Karel actually liked running with the wind better than flying with batwings. Sure you got a terrific view from above, but basically you were just hanging there while the winds did all the work. On the ground, Karel's speed owed just as much to his physical powers as to magically called winds. And talk about a runner's high!
Best of all, Karel realized that there was no reason why Jemsen could not join him and match him stride for stride with Karel providing the push for both of them. He could visualize how effective the pair of them could be, launching spoiling attacks by rushing from ambush or behind a Concealment to lop off the heads or arms of enemy officers or to slash open their bellies. Same with quick slashes at their necks of cavalry mounts forming for a charge. Then the Army's main attack would fall on the enemy before they could recover from the surprise.
After practice at slower speeds, the twins were soon running shoulder to shoulder down the track at a mile a minute, faster than anything else on two legs. Or on four legs, for that matter. If they cared to, the twins could run down the fastest horse. Now that was a game changer, as all their friends agreed when Karel told them of his new found ability.
The twins' psychic link and their gift of unerring direction had always told them where they were in relation to each other. Since the twins had never been any real distance apart, usually within sight or at least shouting distance, they were not sure how far the link might work, but it did allow Karel to propel both twins while running separately, say on converging courses to hit a foe from both sides at once.

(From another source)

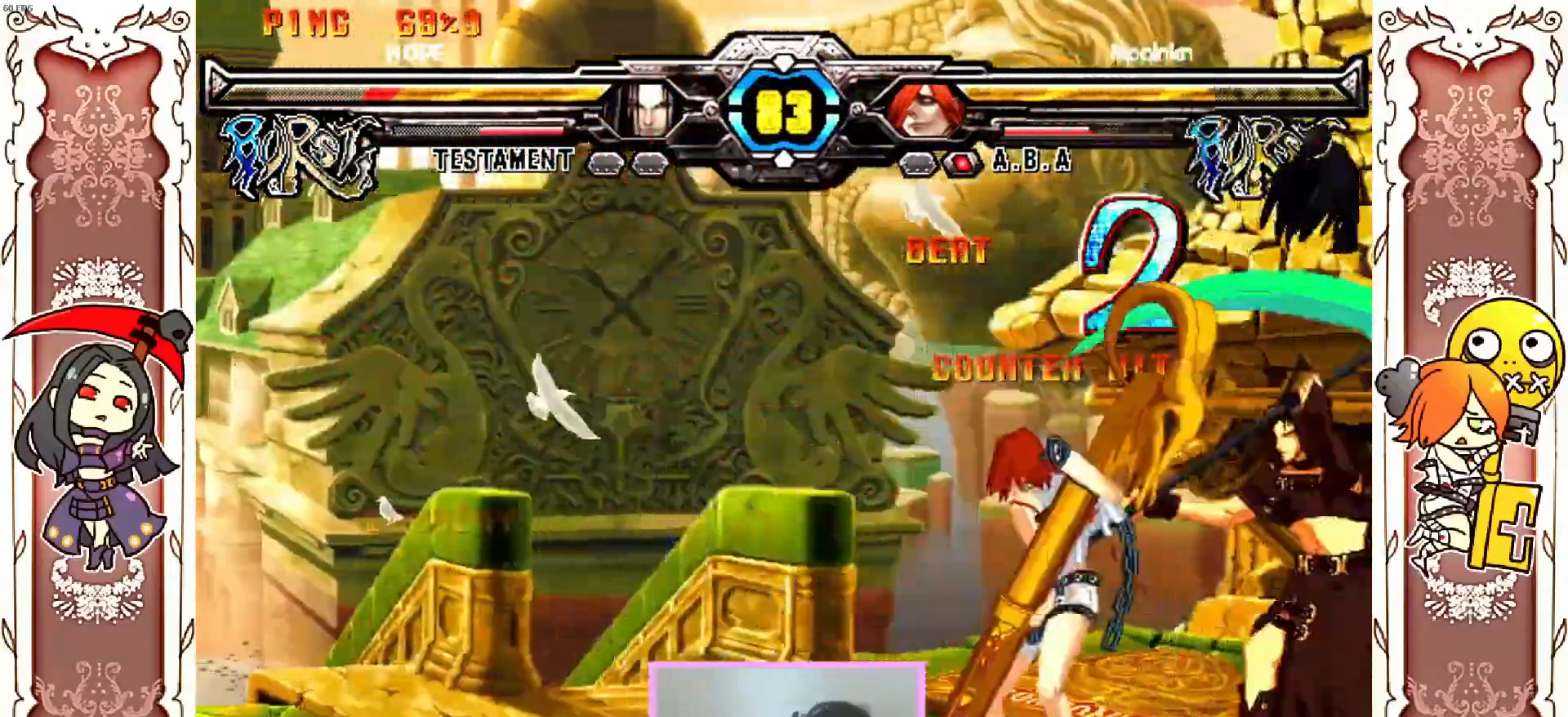
{"dt_ms": 500, "buttons": [], "left_stick": "center", "events": []}
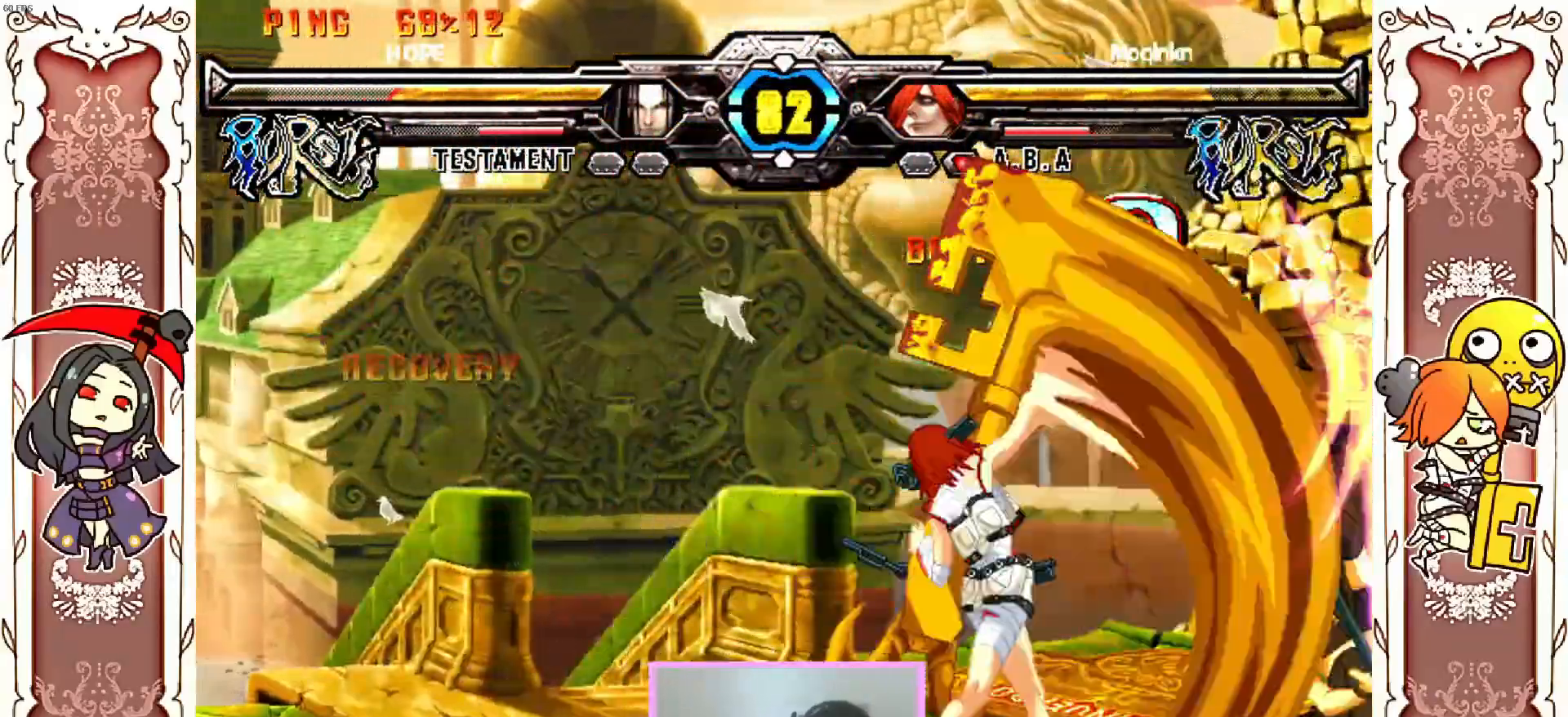
{"dt_ms": 500, "buttons": [], "left_stick": "center", "events": []}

Sir Willet was impressed. He pointed out that though other air wizards and perhaps some weather wizards might copy Karel's flying technique with batwings on yokes, they would not be able to run with the wind at their backs as he and Jemsen could. Only a few war wizards could control a jet of wind and also had druidically enhanced vitality for the strength, stamina, and reflexes such running required. Karel nodded then got to wondering about enhanced beings like Aodh and Axel and even Nathan, persons who were not war wizards. Maybe they could pair up with an air wizard and practice coordinating their running. It would take a lot of training for those without the twins' psychic link.
Drew got another scoop for his news-paper, much to the chagrin of the Capital Intelligencer's increasingly frustrated competitors who were starting to wonder whether Drew's true gift wasn't to be on the scene whenever big news broke.